The Pension Protection Fund's (PPF) funding ratio increased by 10.6 percentage points year-on-year to 137.9 per cent, as at 31 March 2022, its latest Annual Report and Accounts has revealed.
The PPF's funding ratio increased from 127.3 in 2020/21 to 137.9 per cent, while its reserves rose from £9bn to £11.7bn during the same period.
Its probability of success rose by 1 percentage point to 96 per cent and its invested assets increased by £1bn to £39bn.
The report highlighted the fund’s "continued focus" on sustainable investment, with its global forestry portfolio increasing by 20 per cent to hit £1bn in the past year.
Against the backdrop of its strengthening financial position, the PPF will now complete its review of its long-term funding strategy.
The review, which is expected to be published in the coming months, will assess the risks the fund faces and how its approach to funding will need to evolve.
As the review enters its final stages, an emerging conclusion is that the PPF will need to redefine its funding objective to focus on maintaining financial resilience.
The fund stated that it is now considering the role levy will play in maintaining financial resilience and will consider changes as part of the consultation on the 23/24 levy in September.
The PPF set out five strategic priorities in 2019 that it said were “critical” for the achievement of its mission and to help mitigate future challenges.

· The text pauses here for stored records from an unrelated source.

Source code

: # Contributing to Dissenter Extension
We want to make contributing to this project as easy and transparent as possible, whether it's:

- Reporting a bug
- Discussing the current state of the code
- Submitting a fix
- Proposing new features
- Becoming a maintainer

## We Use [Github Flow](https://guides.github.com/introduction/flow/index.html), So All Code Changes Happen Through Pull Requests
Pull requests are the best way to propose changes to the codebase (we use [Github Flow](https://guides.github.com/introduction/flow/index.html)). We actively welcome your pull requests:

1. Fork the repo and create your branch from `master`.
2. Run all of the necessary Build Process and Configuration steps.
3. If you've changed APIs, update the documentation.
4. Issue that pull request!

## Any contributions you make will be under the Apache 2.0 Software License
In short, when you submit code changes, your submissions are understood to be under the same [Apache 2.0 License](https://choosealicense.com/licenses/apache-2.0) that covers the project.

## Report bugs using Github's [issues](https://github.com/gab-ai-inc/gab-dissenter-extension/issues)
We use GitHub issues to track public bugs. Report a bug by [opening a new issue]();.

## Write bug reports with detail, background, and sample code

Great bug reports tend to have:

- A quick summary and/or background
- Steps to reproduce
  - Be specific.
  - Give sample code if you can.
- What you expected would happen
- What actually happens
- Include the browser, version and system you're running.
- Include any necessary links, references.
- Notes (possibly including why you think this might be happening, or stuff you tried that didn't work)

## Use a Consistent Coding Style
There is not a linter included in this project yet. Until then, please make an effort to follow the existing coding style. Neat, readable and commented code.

Its report stated that the pensions lifeboat has now achieved these priorities and is in a "position of strength for the future" so it can continue to support its 438,998 PPF and Financial Assistance Scheme (FAS) members.
PPF chief executive officer, Oliver Morley, commented: “This year, we’ve paid out £1.1 billion in member payments, more than last year.
“This underpins once again the importance of our role in providing assurance, not only to our existing members, but also the promise of protection we offer to the 9.7 million members in the DB schemes we protect.
“Going forward, our priority remains to provide protection and reassurance, while also continuing to innovate and respond to the changing economic and social climate that impacts our levy payers and members.
“Over the years, the levy has been a vital source of income, without which we wouldn’t have been able to provide compensation to our members.
“Our expectation has long been that the importance of our levy would decline over time as our funding position improved. As we enter a new phase in our funding journey, we can now consider bringing down the levy without risking our ability to pay members’ their benefits.”
The PPF is expected to publish the outcome of the PPF’s Long-Term Funding Strategy Review this autumn, as well as announce how much it intends to charge in levy next year and consult on the levy rules 2023-34.